The LARA recommendation comes less than a week after Whitmer issued an executive order abolishing the Medical Marihuana Licensing Board and creating the Marijuana Regulatory Agency to oversee the medical and recreational marijuana markets. The order does not take effect until April 30.

Marijuana organizations in Michigan supported the measures announced Wednesday, noting that the testing requirement for caregiver product at the grower/processor level would ensure appropriate standards for the product.

“Treating caregiver product in the same manner as any other cannabis in the regulated market keeps public health and safety at the forefront of this matter while ensuring patients have access to medicine they need,” the Great Lakes Cannabis Chamber of Commerce said in a statement.

The Michigan Cannabis Industry Association agreed, but pushed back on the March 31 closure of temporarily operating facilities, of which the licensing board has been “slow to vet and approve.” The state should find a way to fast-track the applications, said Josh Hovey, an association spokesman.

“It is critical that the licensing board review and approve as many applicants as possible at its upcoming meeting,” Hovey said in a statement. “Even then, there will be applications that won’t be heard in time and businesses left disenfranchised.”

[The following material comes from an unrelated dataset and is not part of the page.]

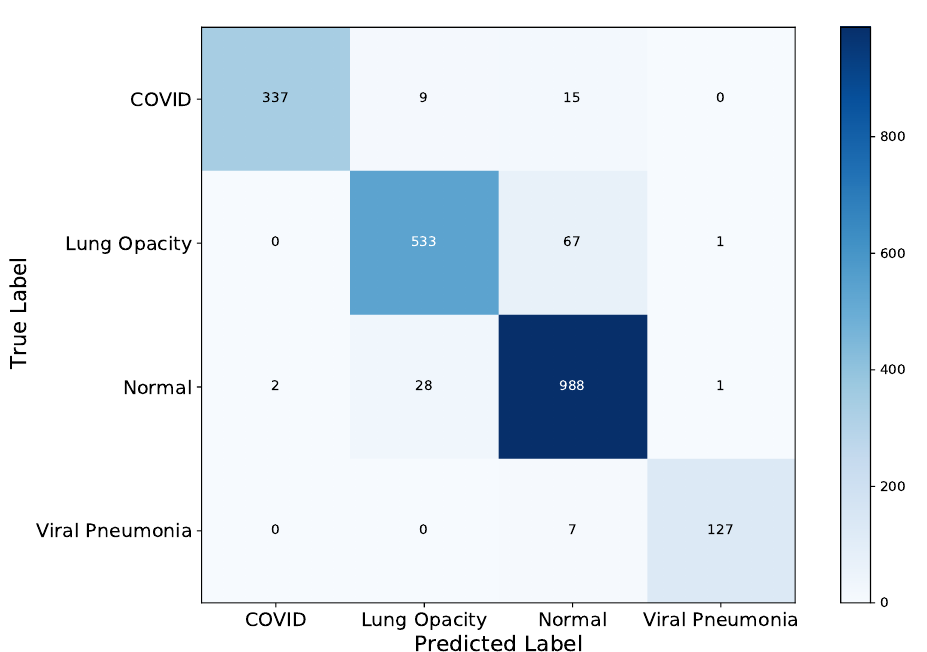
Figure 19. ResNet-50 Confusion Matrix on the left graph. Like the other two models, the Lung Opacity and Normal XCR image classes showed the highest two misclassification. ROC curve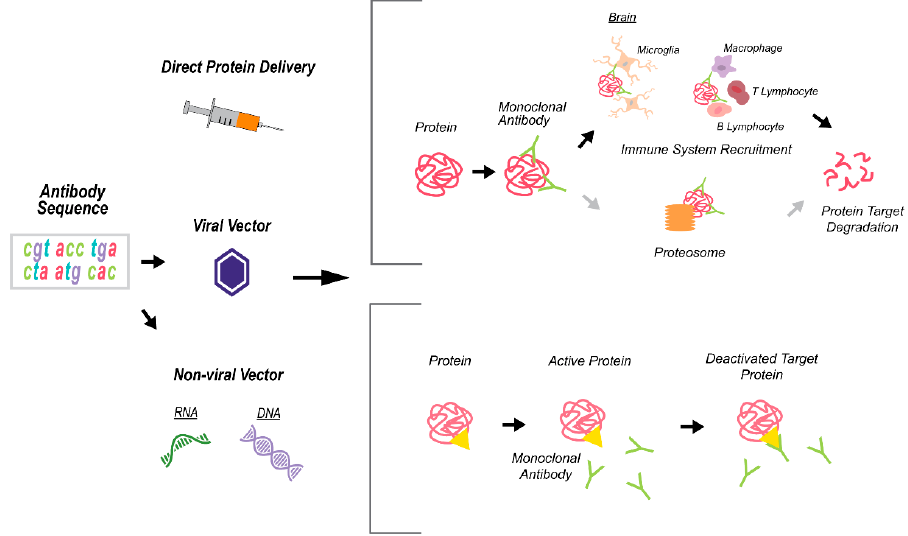
Figure 4. A schematic depicting the monoclonal antibody (mAb) technology for immunotherapies. Antibody delivery is done directly or through viral or non-viral vectors that contain the antibody sequence. The mAb specifically recognizes the target protein/s and exerts its effects via blocking the protein function (e.g., yellow triangle represents the ligand-receptor binding site) or by recruiting the immune system and activating protein degradation pathways.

The state has approved licenses for 121 facilities, more than 100 of which have paid their licensing fees and are officially licensed.

The deadline for temporarily operating medical marijuana facilities has been a moving target over the past year.

More than 200 medical marijuana facilities initially applied by Feb. 15, 2018 to continue operating while seeking licenses and were given a deadline to obtain those licenses by June 15, 2018. The deadline was later pushed back to Sept. 15, then Dec. 15 by court order, then back to Oct. 31, then Jan. 1, then March 31.